Manitoba champion curler Jeff Stoughton will have to hurry hard to learn his lines in time for his appearance next Wednesday in the So You Think You Can Act fundraiser at the Gas Station Theatre.
Stoughton, fresh off winning his 10th provincial curling crown last weekend, is one of the celebrities testing out their acting chops in the second annual fun competition hosted by the local theatre company Sarasvti Productions. The 2011 world champion is used to the largest curling stages but the theatre has him sweating like he was needing a raise double take-out in the 10th end of the Brier final.
"No doubt I'm going to be nervous about it," the 49-year-old Stoughton says. "I'm comfortable out on the ice, making last shots, but to be out in front of a theatre crowd is different. I will make sure I have the correct shirt on so no one can see how badly I will be sweating."

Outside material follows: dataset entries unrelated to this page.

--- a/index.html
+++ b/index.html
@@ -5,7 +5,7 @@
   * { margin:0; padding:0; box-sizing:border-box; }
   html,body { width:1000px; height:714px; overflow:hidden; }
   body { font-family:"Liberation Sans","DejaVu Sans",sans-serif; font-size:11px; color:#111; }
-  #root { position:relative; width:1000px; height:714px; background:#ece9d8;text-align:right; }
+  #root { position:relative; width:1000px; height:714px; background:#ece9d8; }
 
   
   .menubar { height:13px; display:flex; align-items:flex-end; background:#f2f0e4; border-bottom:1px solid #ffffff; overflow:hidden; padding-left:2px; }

The list of local celebrities also includes Olympic bronze medal-winning soccer star Desiree Scott, big band leader Ron Paley, comedian Jon Ljungberg, Jenna Khan from Breakfast Television, CBC Radio host Marcy Markusa and Kerri Salki from 102 Clear FM. The inaugural So You Think You Can Act, won by radio DJ Ace Burpee, raised almost $5,000, and Sarasvti artistic director Hope McIntyre has a goal of even more money to underwrite the company's May premiere of Jail Baby, a drama about incarcerated women.
Last year's participants learned that acting isn't as easy as it looks, says McIntyre. "Several of them said how difficult it was, the multi-tasking that acting takes," says McIntyre, who co-wrote Jail Baby with Cairn Moore. "Some of them struggled with being in the moment, learning lines and focusing on their scene partner."

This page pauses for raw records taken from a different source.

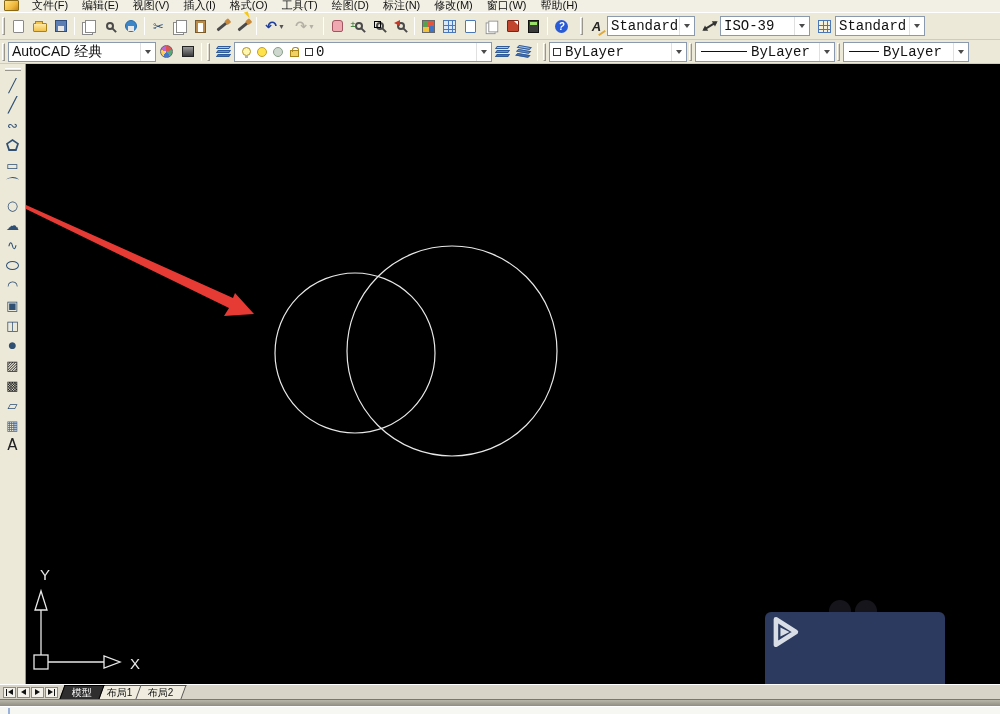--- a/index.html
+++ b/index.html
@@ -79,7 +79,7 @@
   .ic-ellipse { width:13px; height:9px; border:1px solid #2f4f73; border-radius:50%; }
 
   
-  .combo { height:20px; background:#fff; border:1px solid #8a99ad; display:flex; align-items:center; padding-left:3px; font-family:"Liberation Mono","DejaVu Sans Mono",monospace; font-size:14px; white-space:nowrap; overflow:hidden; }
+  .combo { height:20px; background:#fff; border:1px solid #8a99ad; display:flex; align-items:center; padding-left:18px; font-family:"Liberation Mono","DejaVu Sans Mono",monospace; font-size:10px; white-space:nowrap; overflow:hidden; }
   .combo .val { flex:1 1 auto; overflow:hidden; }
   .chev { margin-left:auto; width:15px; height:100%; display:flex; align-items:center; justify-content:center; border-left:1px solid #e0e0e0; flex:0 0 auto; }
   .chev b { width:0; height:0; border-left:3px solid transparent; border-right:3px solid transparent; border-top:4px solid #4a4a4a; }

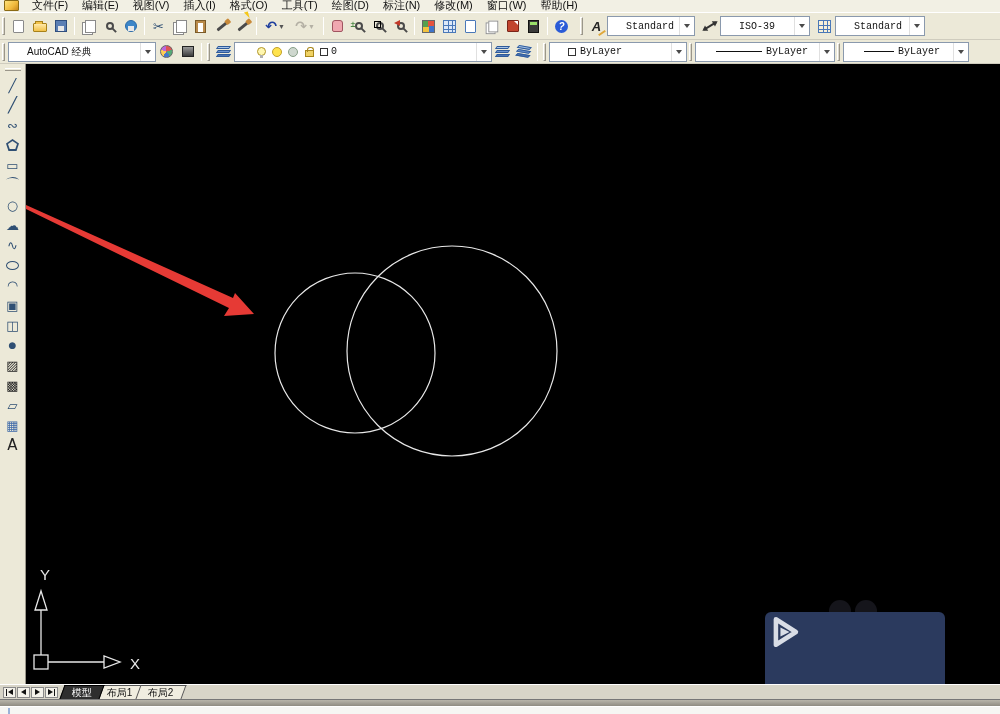--- a/index.html
+++ b/index.html
@@ -249,12 +249,6 @@
 
   <div class="tbrow" id="row3">
     <span class="handle"></span>
-    <span class="combo" style="width:148px">
-      <span class="val" style="font-family:'Liberation Sans',sans-serif">AutoCAD 经典</span>
-      <span class="chev">
-          <b></b>
-        </span>
-    </span>
     <span class="tbtn">
         <i class="ic-gear"></i>
       </span>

This year's theme is family ties, a subject that offers great theatrical scenes, many penned by Winnipeggers. Paley will do a bit from Rick Chafe's The Secret Mask while Ljungberg will play an Elvis impersonator in Sharon Bajer's Burnin' Love.
While Stoughton was recently preoccupied with skipping his foursome to the provincial championship, he kind of forgot about So You Think You Can Act. He even had to check that he will be portraying Danny in a scene from The Norbals, a family drama by former Winnipegger Brian Drader.

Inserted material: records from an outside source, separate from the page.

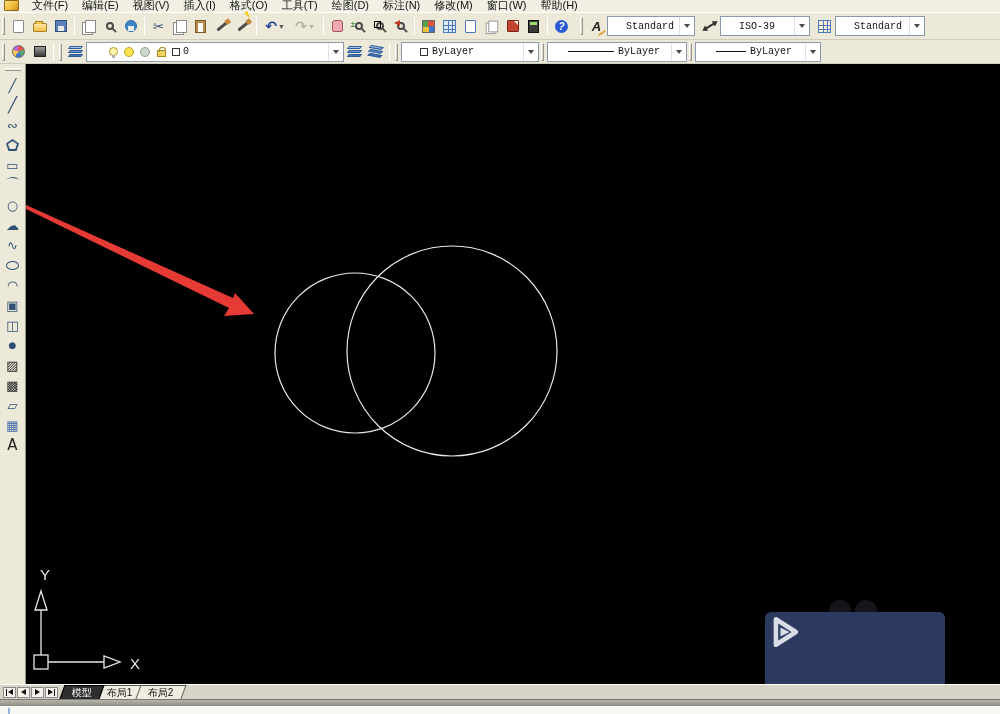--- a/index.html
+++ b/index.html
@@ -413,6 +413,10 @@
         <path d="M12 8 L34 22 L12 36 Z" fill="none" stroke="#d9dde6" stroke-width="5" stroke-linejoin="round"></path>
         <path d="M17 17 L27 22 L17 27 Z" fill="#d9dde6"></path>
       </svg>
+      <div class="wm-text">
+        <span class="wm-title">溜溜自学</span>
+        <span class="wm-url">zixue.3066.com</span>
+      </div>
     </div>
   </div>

"I don't think I'll have time to memorize all my lines," he says. "I think I will have some cheat sheets hanging somewhere."
Stoughton is not a complete novice as an actor; he appeared in the 2002 Canadian curling movie Men With Brooms, in which he pulled off a spinarama shot in one take.
"It wasn't a speaking role, I was spinning but not speaking," says Stoughton, who tried, but failed to keep the rest of his foursome from discovering that he would be trying to act in public. "This time you can expect that I will forget my lines and embarrass myself, which is fine."
Scott, the former University of Manitoba soccer star, was keen to be a part of So You Think You Can Act. The stage was a main focus for her while attending West Kildonan Collegiate.
"Back in my high school days it was about the drama classes and the plays, so this is right up my alley," says the 25-year-old midfielder. "I wanted to get involved."
She was cast in lead roles in many student productions, including Annie, and this time will appear in Norm Foster's Maggie's Getting Married, in which she plays the bride-to-be's older sister who discovers she has been intimately acquainted with the prospective groom. Being in the spotlight by herself is not something Scott is used to any more.
"Soccer is a team sport, so there is more pressure on you individually in theatre," says Scott, who is finishing up her degree at U of M. "That's why I love team sports. You have 10 other people behind you to pick up the slack."
She will admit to being nervous about her stage performance Wednesday, but she's not concerned about the crowd; the Gas Station Theatre has only 232 seats.
"The largest audience was 28,000 for the Canada-Great Britain game at the Olympics," she says. "It will be a little smaller at the Gas Station. I should be able to handle it."